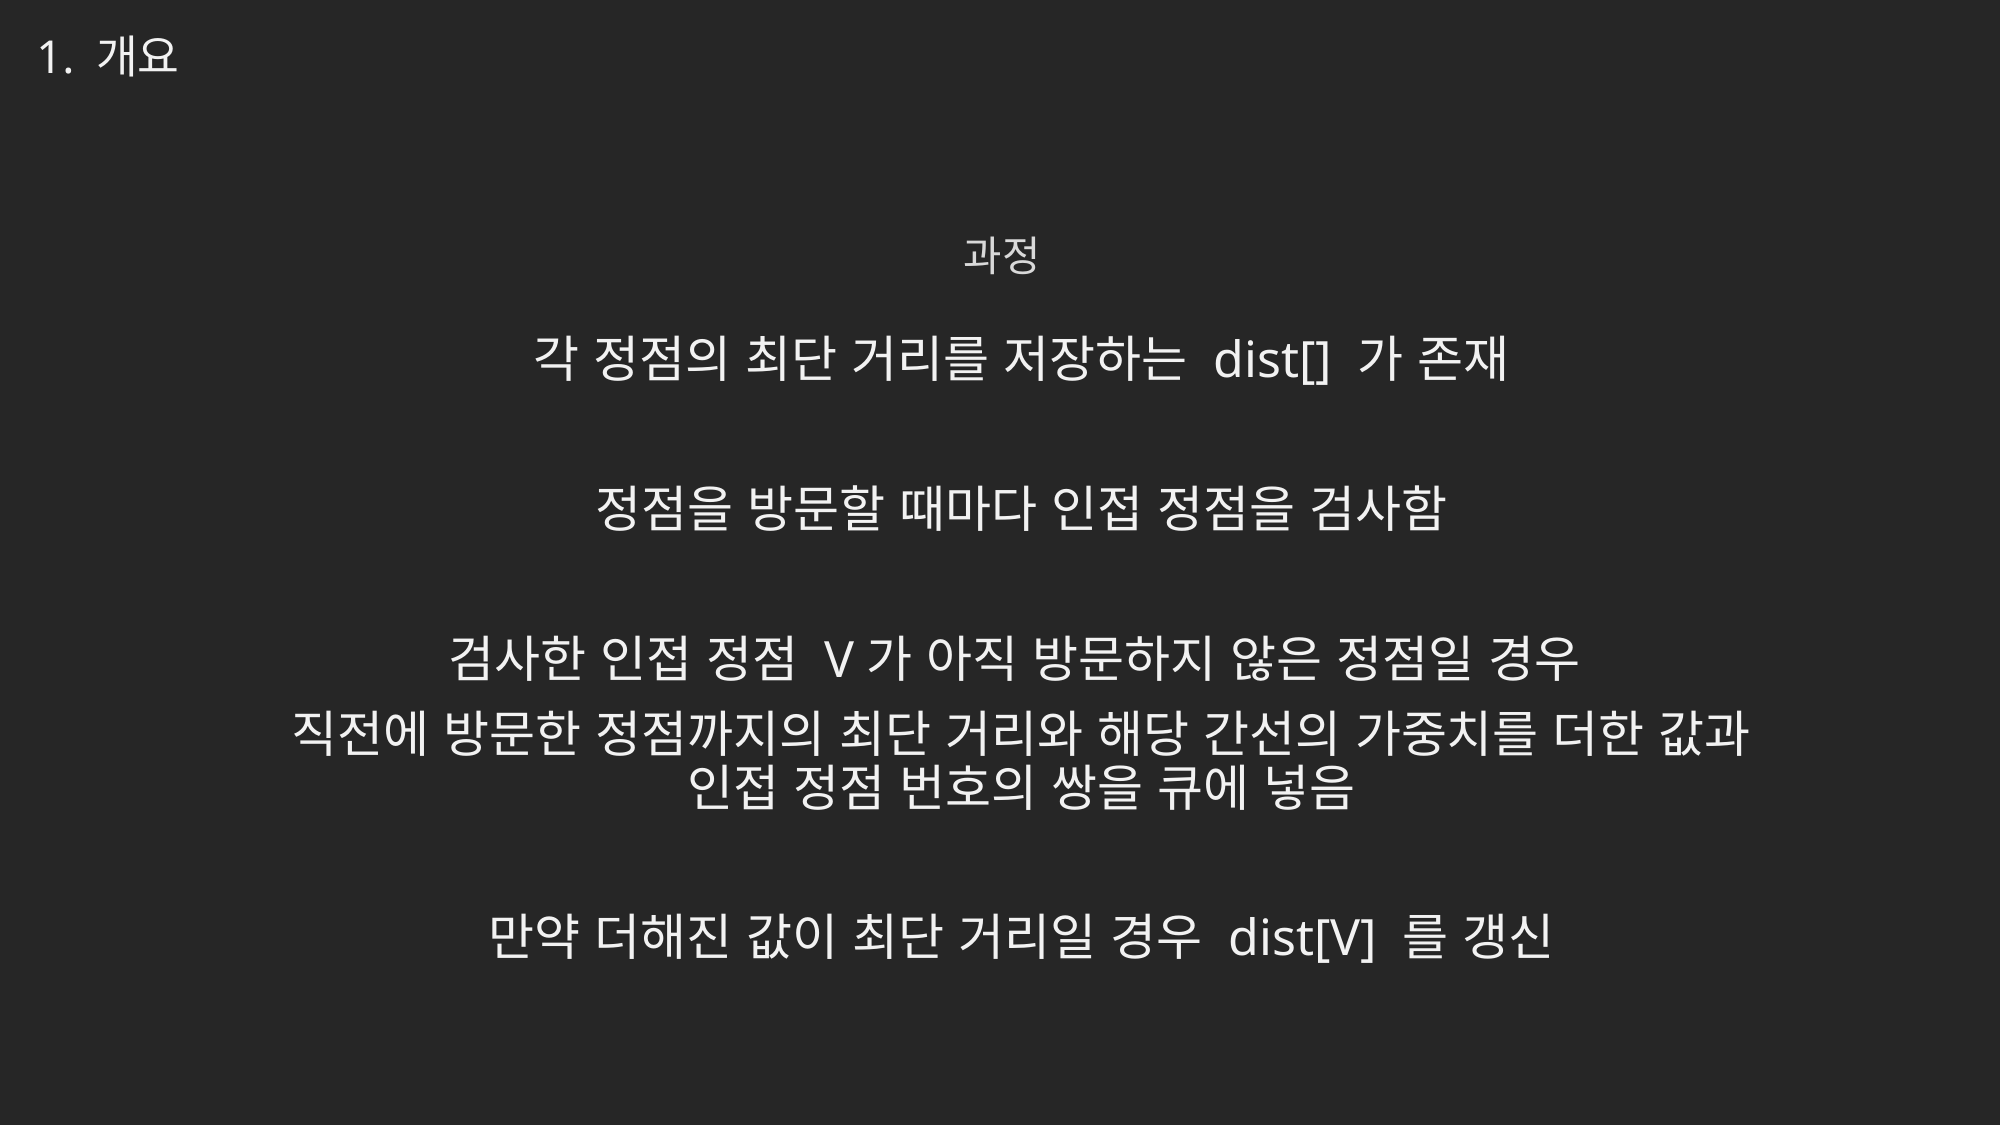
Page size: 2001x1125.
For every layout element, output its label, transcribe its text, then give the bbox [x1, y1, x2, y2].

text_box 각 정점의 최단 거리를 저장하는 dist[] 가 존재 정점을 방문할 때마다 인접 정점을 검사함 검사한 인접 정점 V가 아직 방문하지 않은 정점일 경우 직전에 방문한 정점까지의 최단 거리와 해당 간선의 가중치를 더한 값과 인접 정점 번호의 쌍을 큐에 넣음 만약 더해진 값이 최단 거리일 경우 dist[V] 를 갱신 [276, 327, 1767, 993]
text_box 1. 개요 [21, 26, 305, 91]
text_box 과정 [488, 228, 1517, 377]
------------------------------------------------
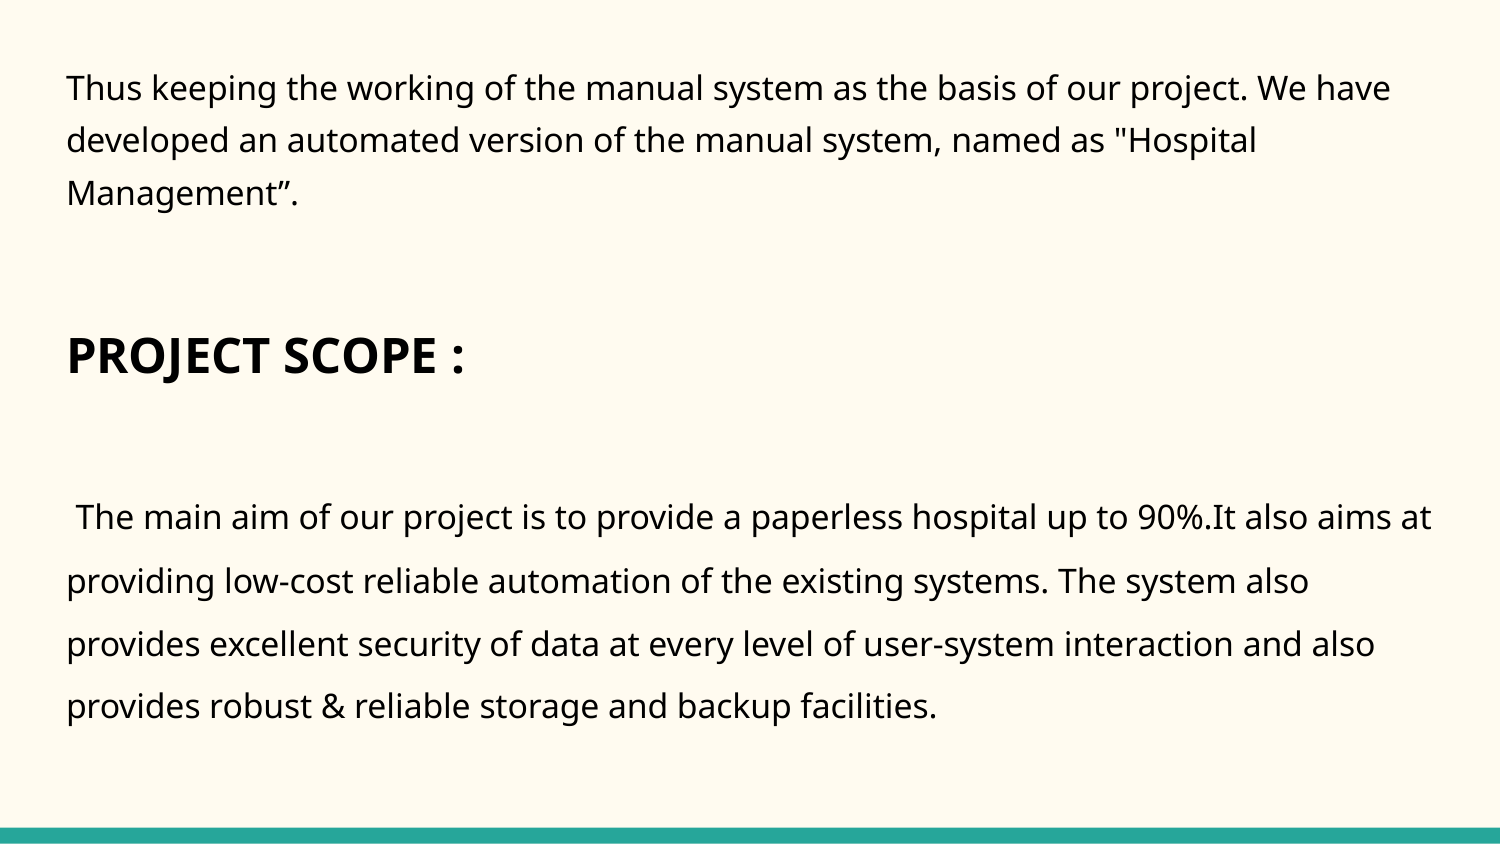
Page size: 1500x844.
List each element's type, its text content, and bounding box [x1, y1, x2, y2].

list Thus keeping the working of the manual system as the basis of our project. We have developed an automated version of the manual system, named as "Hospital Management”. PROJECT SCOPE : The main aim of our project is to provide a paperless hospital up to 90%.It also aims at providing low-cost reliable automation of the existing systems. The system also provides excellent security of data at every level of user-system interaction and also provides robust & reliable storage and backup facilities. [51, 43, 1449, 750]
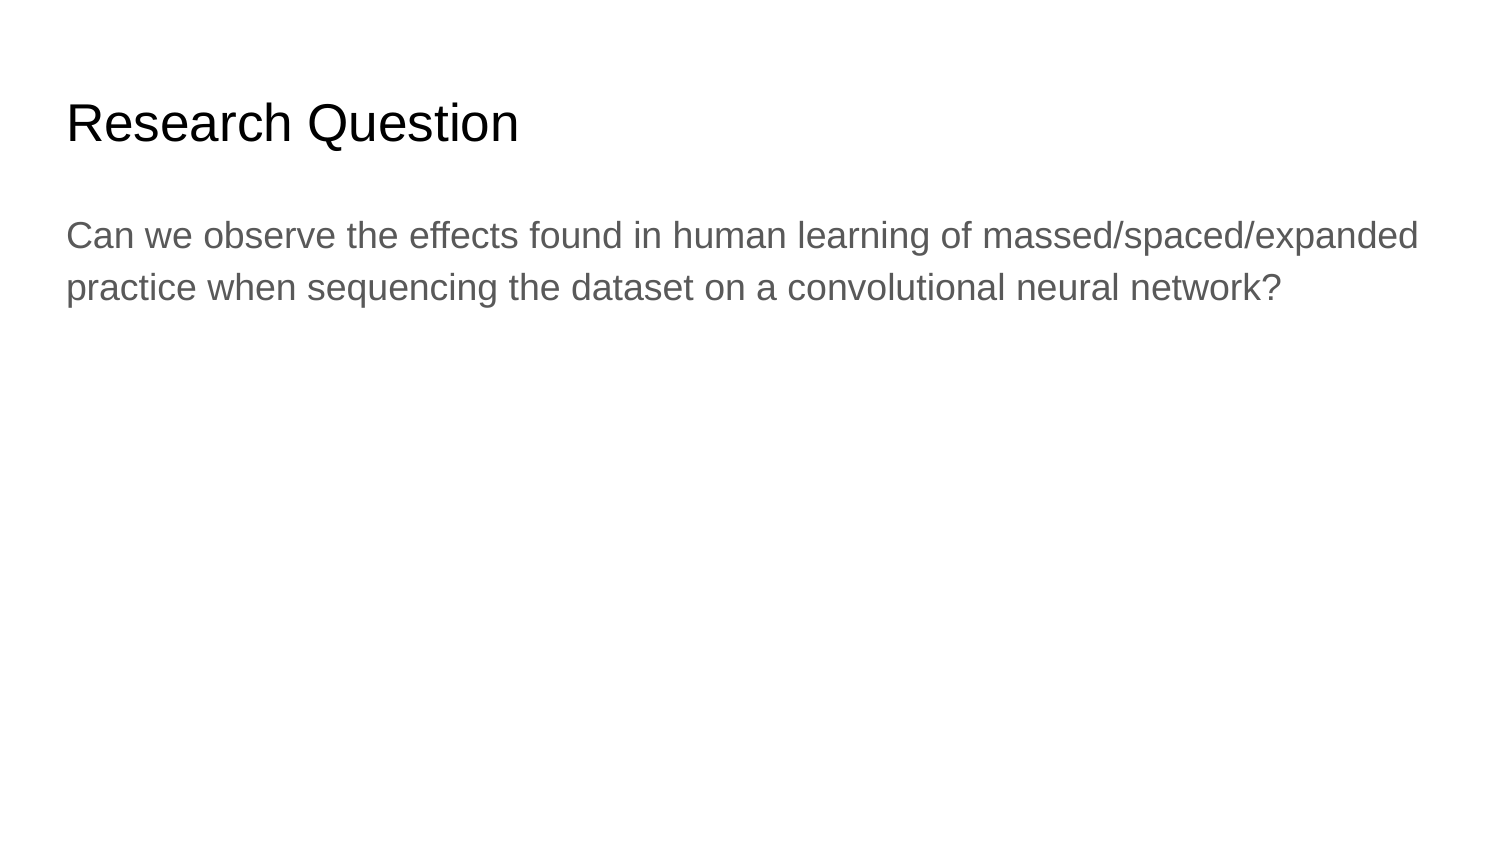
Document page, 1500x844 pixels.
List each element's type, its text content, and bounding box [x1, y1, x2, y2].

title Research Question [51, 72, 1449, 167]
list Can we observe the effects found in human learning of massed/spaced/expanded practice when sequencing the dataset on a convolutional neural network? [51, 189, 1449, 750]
------------------------------------------------
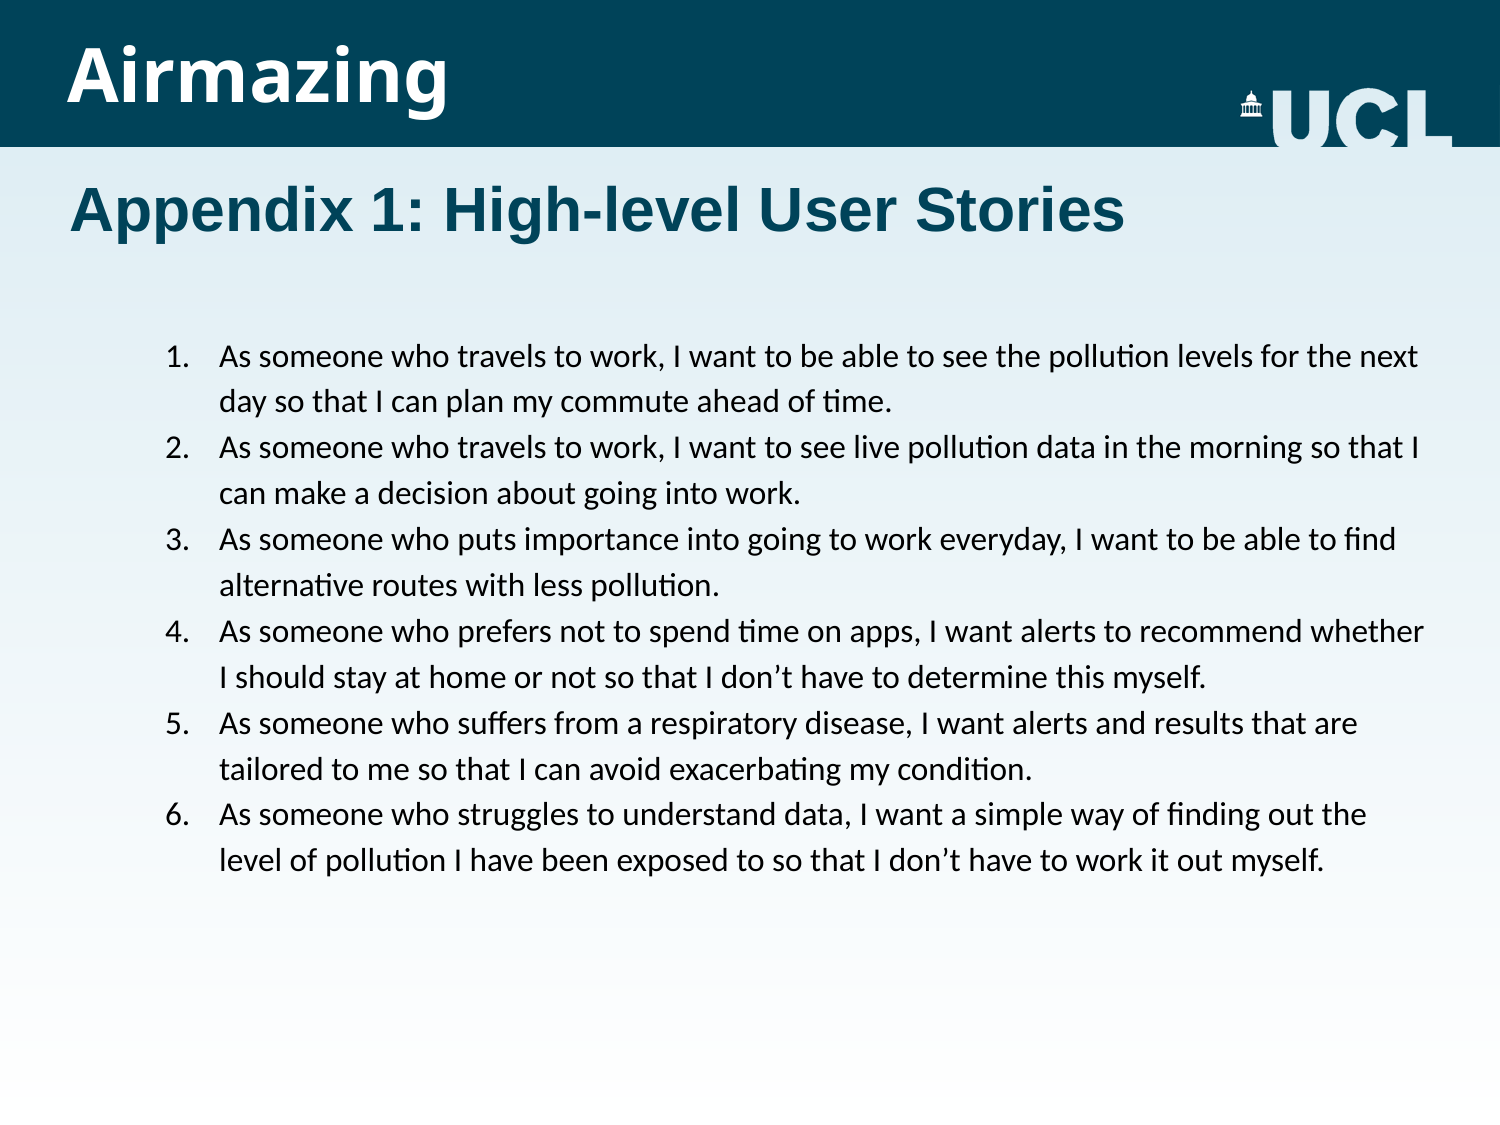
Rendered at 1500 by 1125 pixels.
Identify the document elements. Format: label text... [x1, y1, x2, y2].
------------------------------------------------
-- Task description --
In the listing above, how many of the lines include "pixels"? Give only the figure.

-- Solution below --
2